[nanomsg] towards a more robust socket model

From: Drew Crawford <drew@xxxxxxxxxxxxxxxxxx>
To: nanomsg@xxxxxxxxxxxxx
Date: Sun, 16 Nov 2014 01:51:46 -0600

In my time on this project I have observed some disagreements that seem
intractable:

There has been a lot of discussion about implementing
security/encryption/cryptography in nanomsg, going back years
There has been months of discussion and a failed patch regarding #324
<https://github.com/nanomsg/nanomsg/issues/324>, which is a design error that
creates undesirable coupling between certain protocols and transports, and is
an issue that I think has been worked around in some fashion by every 3rd-party
protocol/transport contributor that I know of in various incompatible ways
There is now discussion about transports, whether they are “content aware” or
they are “content dumb”, or “protocol aware” or “protocol dumb” in the context
of opcodes for WS. The issue arises because WS as specified by W3C has
elements of both a nanomsg protocol and a nanomsg transport, but so far has
been implemented as a transport and not as a protocol.

I believe these problems (and maybe others) can be solved by introducing a more
robust software architecture for sockets. However as far as I’m aware nobody
has proffered a particular alternative architecture or explains how it solves
any problem. I would like to proffer such an architecture and explain how it
solves, or substantially improves, all three of these problems.

I am most familiar with the security/encryption problem because I have solved
it. I have worked on this for over a year and my solution is currently
deployed to around 10k users as part of a commercial project. For reasons that
will become clear, my solution so far only works for REQ/REP, and next year I
have a requirement to get it working for at least one other protocol family.
So keep in mind that at the end of the tunnel for this architecture problem is
potentially getting commercially-developed security contributed back to core.

The problem with doing cryptography really reduces to the following situation.
You probably want to enforce message integrity across a complex and
multi-hopped network. This implies injecting some code to sign and verify
messages *near the application layer, above any scalability protocols*.

------------------------------------------------

> [Written request] Write out the passage of the nanomsg socket model post starting with "The problem with" and going on through "any scalability protocols*.". The lines after this post come from an unrelated source.

> [Supplied material]
------------------------------------------------

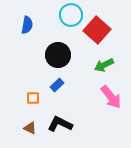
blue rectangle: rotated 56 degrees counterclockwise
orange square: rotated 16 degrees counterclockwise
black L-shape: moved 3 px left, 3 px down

------------------------------------------------

> [Completed exercise]
The problem with doing cryptography really reduces to the following situation.
You probably want to enforce message integrity across a complex and
multi-hopped network. This implies injecting some code to sign and verify
messages *near the application layer, above any scalability protocols*.